1

I have written a simple command to loop through all of Result objects and check its www field (representing URL of the published scientific result eg. https://doi.org/10.1109/5.771073)

There is 1M results in our db and I want to check the www field, if link is corrupted, I will guess it by appending actual doi to https://doi.org/ and save it (in the www field)

This is my first time working with asyncio but I think barebones of my code are right and I can't find out, why code gets ran synchronously.

Main command:

# -*- coding: utf-8 -*-
from __future__ import unicode_literals

import asyncio
import time

from django.core.management.base import BaseCommand

from models import Result


def run_statistics(array_of_results, num_of_results):
    num_of_correct_urls = 0
    sum_check_time = 0
    max_check_time = 0
    for res in array_of_results:
        if res[0]:
            num_of_correct_urls += 1
        if res[1] > max_check_time:
            max_check_time = res[1]

        sum_check_time += res[1]

    return f"""ran statistics on {num_of_results} results \n
            ----------------------------------------------------------------------------
            correct/corrupted link ratio: {num_of_correct_urls} / {num_of_results - num_of_correct_urls}\n
            Mean time to check URL: {sum_check_time / num_of_results}\n
            """


class Command(BaseCommand):
    help = 'checks url in www field of result, if the link is unresponsive, tries to generate new hyperlink ' \
           '(using DOI) and saves it in www_processed field'

    async def run_check(self, obj):
        """
        Takes care of checking Result www filed.
         `await obj.get_www()` passes function control back to the event loop.
         :returns
         True on unchanged url
         False otherwise
         """
        print('STARTING run_check', file=self.stdout)
        start_time = time.perf_counter()
        final_url = await obj.get_www_coroutine()

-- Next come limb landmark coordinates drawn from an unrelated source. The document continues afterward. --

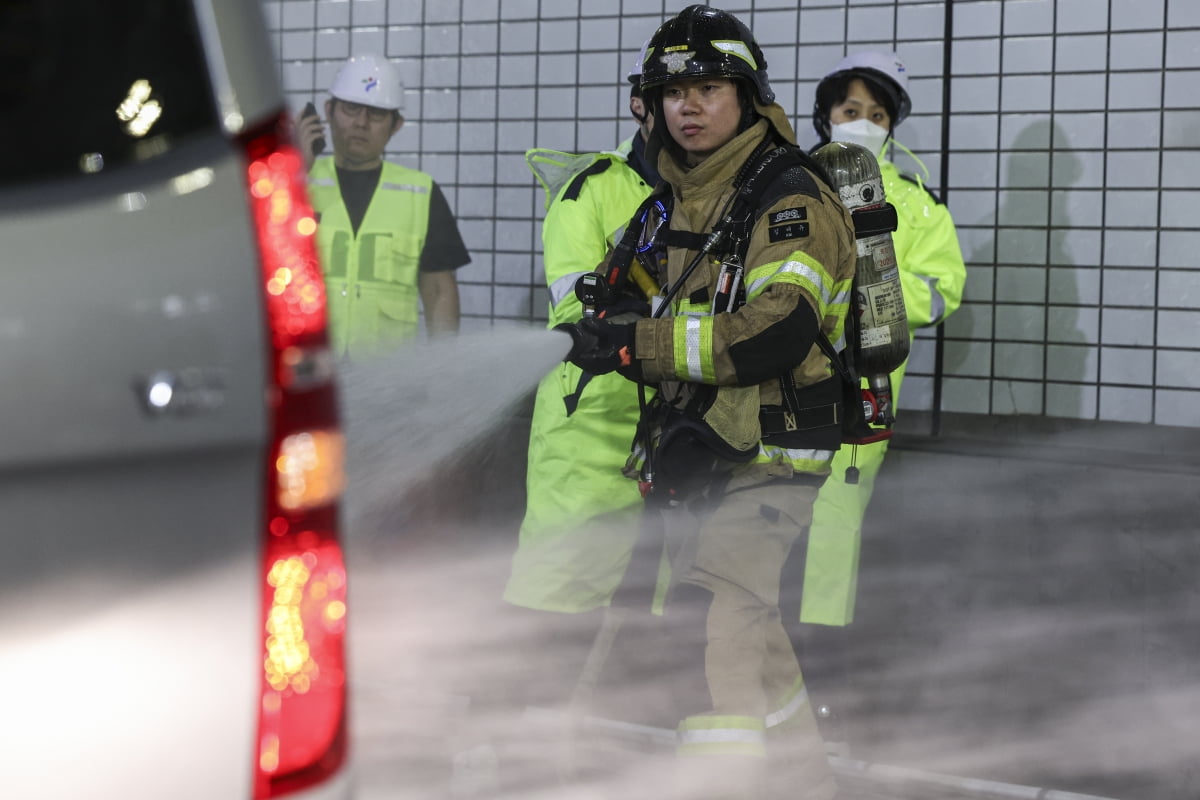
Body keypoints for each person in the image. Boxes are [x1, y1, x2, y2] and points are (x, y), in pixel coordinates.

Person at [558, 7, 856, 798]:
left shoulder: (788, 197)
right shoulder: (674, 198)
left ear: (748, 96)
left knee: (719, 619)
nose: (689, 105)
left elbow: (778, 331)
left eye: (710, 87)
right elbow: (646, 298)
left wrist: (640, 345)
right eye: (672, 91)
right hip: (709, 444)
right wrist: (612, 319)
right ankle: (810, 783)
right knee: (754, 633)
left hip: (777, 450)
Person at [790, 51, 967, 634]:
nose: (863, 122)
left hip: (865, 390)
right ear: (827, 116)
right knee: (753, 507)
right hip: (777, 379)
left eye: (877, 113)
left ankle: (820, 653)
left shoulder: (917, 205)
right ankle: (747, 645)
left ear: (893, 125)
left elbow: (943, 292)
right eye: (850, 109)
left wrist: (872, 287)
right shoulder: (787, 182)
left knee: (837, 516)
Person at [504, 43, 660, 619]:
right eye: (666, 95)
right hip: (591, 424)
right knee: (557, 600)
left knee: (663, 615)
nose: (681, 111)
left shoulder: (721, 196)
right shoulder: (590, 187)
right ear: (638, 104)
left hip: (682, 425)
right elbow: (578, 304)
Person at [293, 53, 469, 358]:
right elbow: (251, 256)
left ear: (395, 125)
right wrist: (290, 175)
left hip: (387, 380)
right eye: (350, 109)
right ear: (328, 112)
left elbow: (439, 289)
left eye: (376, 114)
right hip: (308, 373)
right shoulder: (294, 184)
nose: (361, 123)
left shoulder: (421, 193)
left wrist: (445, 368)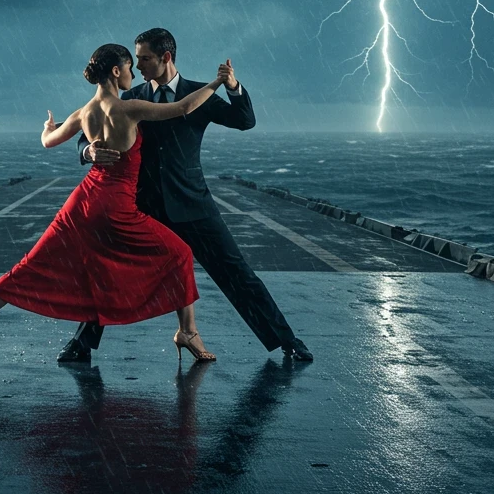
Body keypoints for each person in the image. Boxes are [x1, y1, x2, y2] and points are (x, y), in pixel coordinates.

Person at [0, 43, 232, 362]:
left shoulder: (83, 113)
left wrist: (48, 128)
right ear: (116, 71)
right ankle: (187, 331)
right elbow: (184, 108)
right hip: (117, 208)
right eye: (129, 67)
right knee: (181, 254)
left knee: (24, 270)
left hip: (81, 205)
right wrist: (216, 84)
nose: (133, 73)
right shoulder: (130, 109)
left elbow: (48, 142)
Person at [59, 28, 313, 363]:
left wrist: (233, 86)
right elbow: (90, 128)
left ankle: (286, 341)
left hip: (193, 204)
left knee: (236, 272)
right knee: (110, 270)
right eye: (135, 59)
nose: (138, 66)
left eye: (145, 58)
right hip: (143, 207)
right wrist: (87, 150)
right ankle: (81, 343)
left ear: (166, 58)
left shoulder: (197, 94)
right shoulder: (131, 97)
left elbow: (244, 120)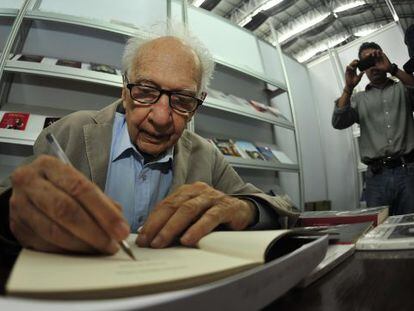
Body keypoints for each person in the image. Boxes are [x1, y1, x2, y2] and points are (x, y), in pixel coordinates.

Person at [0, 29, 296, 257]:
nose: (162, 117)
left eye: (182, 100)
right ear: (125, 90)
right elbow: (13, 198)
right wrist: (11, 213)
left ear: (198, 103)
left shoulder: (207, 155)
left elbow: (282, 208)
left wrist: (244, 210)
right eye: (145, 91)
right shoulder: (70, 132)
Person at [332, 41, 414, 215]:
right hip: (377, 178)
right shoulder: (358, 98)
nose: (374, 67)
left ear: (383, 58)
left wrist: (392, 68)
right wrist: (348, 87)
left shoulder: (402, 89)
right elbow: (338, 122)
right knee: (379, 233)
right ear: (362, 67)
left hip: (408, 172)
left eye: (376, 59)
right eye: (367, 63)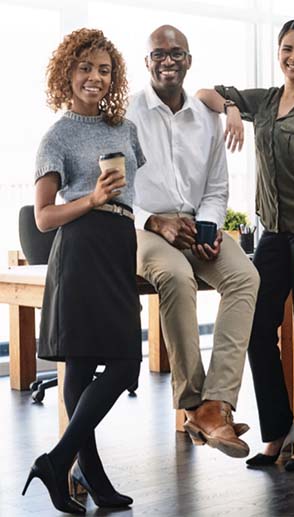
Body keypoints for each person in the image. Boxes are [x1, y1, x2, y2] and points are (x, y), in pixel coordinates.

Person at [196, 19, 294, 471]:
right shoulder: (267, 100)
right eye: (286, 49)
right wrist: (234, 110)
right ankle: (277, 430)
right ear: (278, 53)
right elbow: (205, 93)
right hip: (273, 234)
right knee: (258, 330)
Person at [23, 29, 143, 513]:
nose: (95, 77)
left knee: (110, 360)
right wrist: (91, 198)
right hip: (80, 246)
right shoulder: (58, 136)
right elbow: (43, 217)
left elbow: (134, 191)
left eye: (104, 69)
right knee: (105, 362)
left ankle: (73, 467)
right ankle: (75, 466)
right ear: (67, 73)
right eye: (85, 68)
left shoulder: (125, 129)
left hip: (119, 243)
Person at [126, 25, 259, 459]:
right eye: (158, 54)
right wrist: (155, 222)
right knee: (177, 277)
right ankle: (192, 403)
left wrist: (208, 225)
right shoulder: (126, 115)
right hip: (143, 227)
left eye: (176, 53)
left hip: (194, 224)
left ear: (188, 60)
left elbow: (217, 187)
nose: (167, 60)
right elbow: (115, 190)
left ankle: (216, 403)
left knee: (244, 276)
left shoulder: (207, 117)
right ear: (147, 62)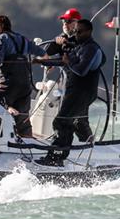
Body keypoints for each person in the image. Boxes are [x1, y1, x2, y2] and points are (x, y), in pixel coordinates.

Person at [36, 19, 106, 167]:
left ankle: (56, 157)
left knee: (60, 121)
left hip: (83, 92)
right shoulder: (79, 46)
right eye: (75, 31)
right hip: (74, 91)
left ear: (89, 32)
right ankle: (62, 155)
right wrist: (43, 62)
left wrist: (68, 62)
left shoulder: (92, 48)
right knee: (67, 122)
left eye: (80, 32)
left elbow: (81, 70)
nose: (77, 34)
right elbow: (64, 60)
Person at [0, 15, 44, 138]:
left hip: (9, 84)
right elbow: (42, 53)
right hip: (25, 85)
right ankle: (27, 143)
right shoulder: (22, 39)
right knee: (23, 118)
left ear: (1, 25)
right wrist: (47, 63)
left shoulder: (0, 38)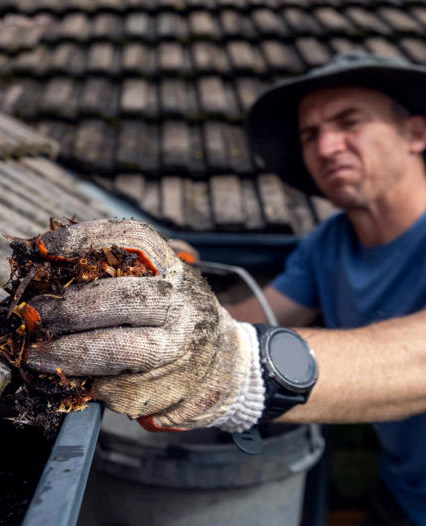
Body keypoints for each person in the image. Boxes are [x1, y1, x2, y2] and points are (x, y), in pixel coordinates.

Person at [22, 53, 426, 525]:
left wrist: (240, 371)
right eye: (310, 135)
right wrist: (172, 280)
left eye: (348, 121)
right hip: (401, 494)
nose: (327, 145)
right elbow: (247, 320)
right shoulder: (328, 246)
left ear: (416, 133)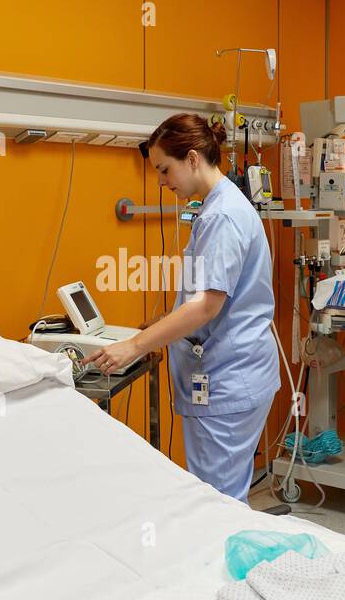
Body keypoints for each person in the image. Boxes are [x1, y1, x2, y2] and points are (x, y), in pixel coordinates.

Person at [83, 113, 280, 500]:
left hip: (227, 379)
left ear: (192, 159)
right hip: (237, 371)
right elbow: (211, 295)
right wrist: (159, 325)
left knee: (218, 502)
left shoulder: (222, 215)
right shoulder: (217, 206)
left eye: (164, 169)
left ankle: (226, 559)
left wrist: (135, 347)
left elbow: (206, 306)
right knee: (225, 496)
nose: (161, 181)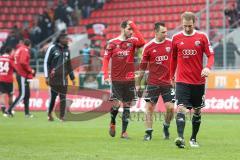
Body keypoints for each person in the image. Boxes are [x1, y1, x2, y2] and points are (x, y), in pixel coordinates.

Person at [170, 12, 214, 148]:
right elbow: (173, 59)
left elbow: (210, 55)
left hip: (198, 81)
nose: (187, 28)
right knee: (181, 108)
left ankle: (193, 139)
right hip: (182, 80)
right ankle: (180, 138)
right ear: (182, 23)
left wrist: (207, 67)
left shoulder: (202, 37)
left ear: (194, 23)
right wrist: (171, 76)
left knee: (197, 111)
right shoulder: (176, 38)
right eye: (184, 26)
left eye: (189, 26)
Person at [102, 20, 145, 139]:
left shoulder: (133, 41)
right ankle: (112, 121)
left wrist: (134, 26)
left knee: (127, 105)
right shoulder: (112, 43)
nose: (131, 32)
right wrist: (106, 75)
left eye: (132, 29)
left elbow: (142, 42)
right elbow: (105, 60)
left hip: (129, 79)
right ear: (122, 29)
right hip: (116, 80)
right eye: (129, 29)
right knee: (116, 104)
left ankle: (124, 132)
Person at [137, 22, 175, 141]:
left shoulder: (171, 44)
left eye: (166, 31)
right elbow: (142, 68)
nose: (166, 33)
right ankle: (148, 133)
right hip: (153, 83)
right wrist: (138, 84)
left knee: (170, 108)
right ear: (156, 32)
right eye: (163, 32)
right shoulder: (148, 47)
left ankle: (166, 126)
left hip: (167, 83)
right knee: (149, 108)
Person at [44, 32, 76, 121]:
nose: (67, 40)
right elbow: (46, 62)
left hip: (64, 79)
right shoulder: (52, 48)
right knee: (53, 98)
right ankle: (49, 113)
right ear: (60, 39)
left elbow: (69, 65)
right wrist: (46, 76)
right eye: (65, 39)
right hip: (54, 79)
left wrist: (72, 78)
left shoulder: (67, 50)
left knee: (63, 98)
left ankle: (62, 117)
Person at [5, 39, 35, 117]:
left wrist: (16, 67)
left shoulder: (18, 49)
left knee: (27, 94)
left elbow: (11, 58)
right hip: (22, 75)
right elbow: (23, 62)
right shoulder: (25, 50)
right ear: (30, 45)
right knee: (22, 94)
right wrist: (30, 70)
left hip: (21, 74)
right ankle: (9, 110)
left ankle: (27, 113)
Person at [0, 47, 15, 114]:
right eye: (13, 52)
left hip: (0, 78)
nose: (13, 53)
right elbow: (15, 67)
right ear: (10, 52)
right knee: (10, 95)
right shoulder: (10, 59)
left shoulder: (0, 58)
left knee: (2, 94)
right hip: (8, 79)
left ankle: (3, 109)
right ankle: (10, 109)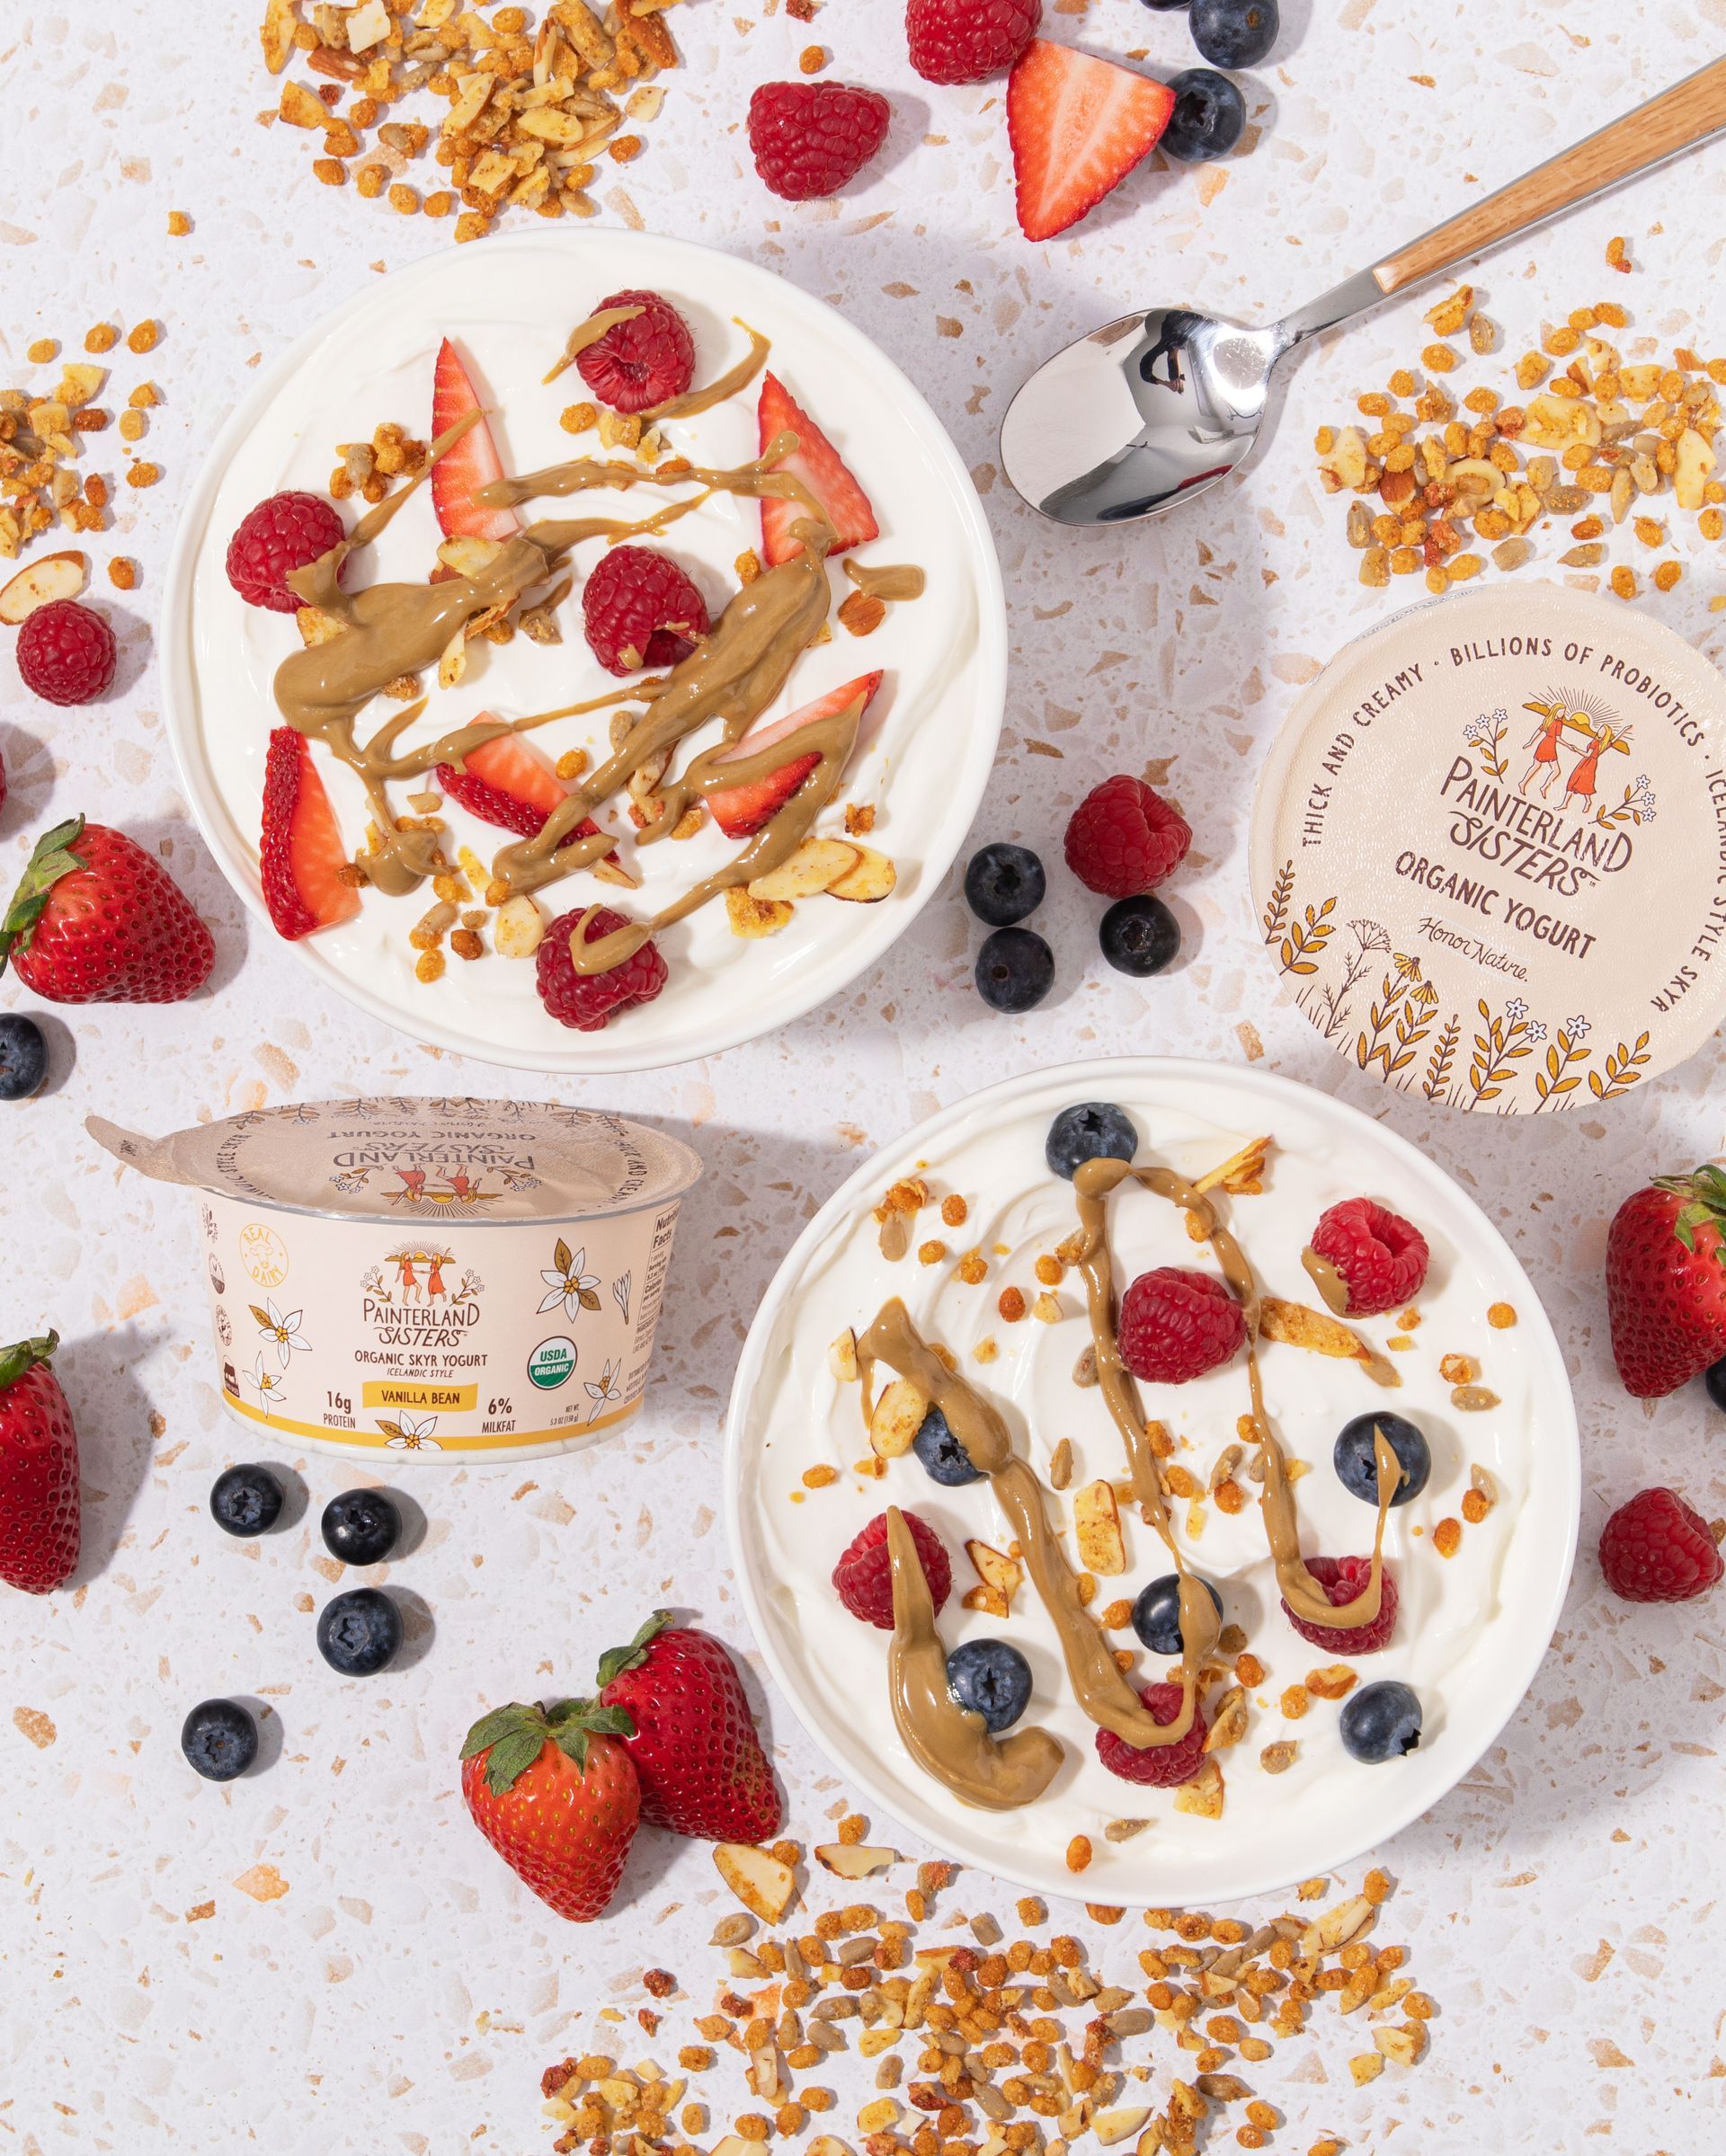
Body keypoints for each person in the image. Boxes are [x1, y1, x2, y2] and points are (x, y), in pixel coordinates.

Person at [1518, 698, 1570, 798]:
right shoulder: (1555, 722)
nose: (1563, 713)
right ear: (1556, 711)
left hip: (1547, 745)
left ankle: (1537, 786)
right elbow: (1557, 738)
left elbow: (1540, 731)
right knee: (1548, 769)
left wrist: (1531, 742)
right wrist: (1568, 745)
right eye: (1561, 711)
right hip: (1548, 746)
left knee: (1547, 769)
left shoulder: (1554, 721)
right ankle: (1527, 784)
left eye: (1563, 712)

        if final_url == obj.www:
            print('STOPPING run_check', file=self.stdout)
            return True, time.perf_counter() - start_time
        else:
            print('STOPPING run_check', file=self.stdout)
            return False, time.perf_counter() - start_time

    async def main(self, objs):
        await asyncio.gather(self.run_check(objs[0]), self.run_check(objs[1]))

    def handle(self, *args, **kwargs):
        start_time = time.perf_counter()
        print('started the process', file=self.stdout)
        objs = Result.objects.all().only('www', 'www_processed', 'www_last_checked').order_by('?')[:2]
        num_of_results = 10 # Result.objects.all().count()
        print('running main', file=self.stdout)

        async def _main_routine():
            array_of_responses = await asyncio.gather(*(self.run_check(_) for _ in objs))

            print(f'retrieved {num_of_results} results, running command', file=self.stdout)

            # print(res_array, file=self.stdout)
            print(run_statistics(array_of_responses, 10) + f'total time: {time.perf_counter() - start_time}\n',
                  file=self.stdout)

        asyncio.run(_main_routine())

Method for checking www field and saving guessed link, if it needs to be done

 async def get_www_coroutine(self):
        if not self.www_last_checked or datetime.date.today() - self.www_last_checked > datetime.timedelta(days=365):
            if not self.www or not await check_url_returns_200_in_time_coroutine(self.www):  # www is corrupted
                if self.doi:
                    self.www_processed = self.get_doi_url()
                else:
                    self.www_processed = None
                self.www_last_checked = datetime.date.today()
            else:  # www looks alright
                self.www_processed = self.www
            self.save()

        return self.www_processed or False

Method for checking if link returns 200

async def check_url_returns_200_in_time_coroutine(url, timeout=1):
    try:
        async with aiohttp.ClientSession() as session:
            async with session.get(url) as response:
                return response.status == 200

    except aiohttp.client_exceptions.InvalidURL:
        return False

the actual output:

started the process

running main

STARTING run_check

STOPPING run_check

STARTING run_check

STOPPING run_check

retrieved 10 results, running command

ran statistics on 10 results 

            ----------------------------------------------------------------------------
            correct/corrupted link ratio: 1 / 9

            Mean time to check URL: 0.17720807899999896

            total time: 73.279784077

As you can see code is executed sequentially and takes too long to complete. I expect to see STARTING run_check for all objects first, followed by STOPPING run_check

  • Your code looks correct, at least at first glance. Could you print the URLs that you test? The correct/corrupted ratio heavily favors the corrupted - perhaps the URLs are invalid, in which it is possible that aiohttp raises an exception before blocking on anything, so the `await` never relinquishes control to the event loop? – user4815162342 Aug 05 '19 at 22:53
  • Also, the code that prints the result count seems incorrect, as it gets the "number of results" from a hard-coded number in the source; in reality it only starts `run_check` twice, one out of which succeeds. I presume that the one that fails is the one that returns first, and that code path doesn't await anything, which is why the two don't intertwine. – user4815162342 Aug 05 '19 at 22:53

1 Answers1

3

I have finally solved the issue!!!

Code runs asynchronously (I have tested only two results, therefore it wasn't clear from the output)

Bottleneck was actually db query, objs = Result.objects.all().only('www', 'www_processed', 'www_last_checked').order_by('?')[:2] takes a lot of time since there is 1M objects, and order_by(?) needs to do some logic first. more here: How to pull a random record using Django's ORM?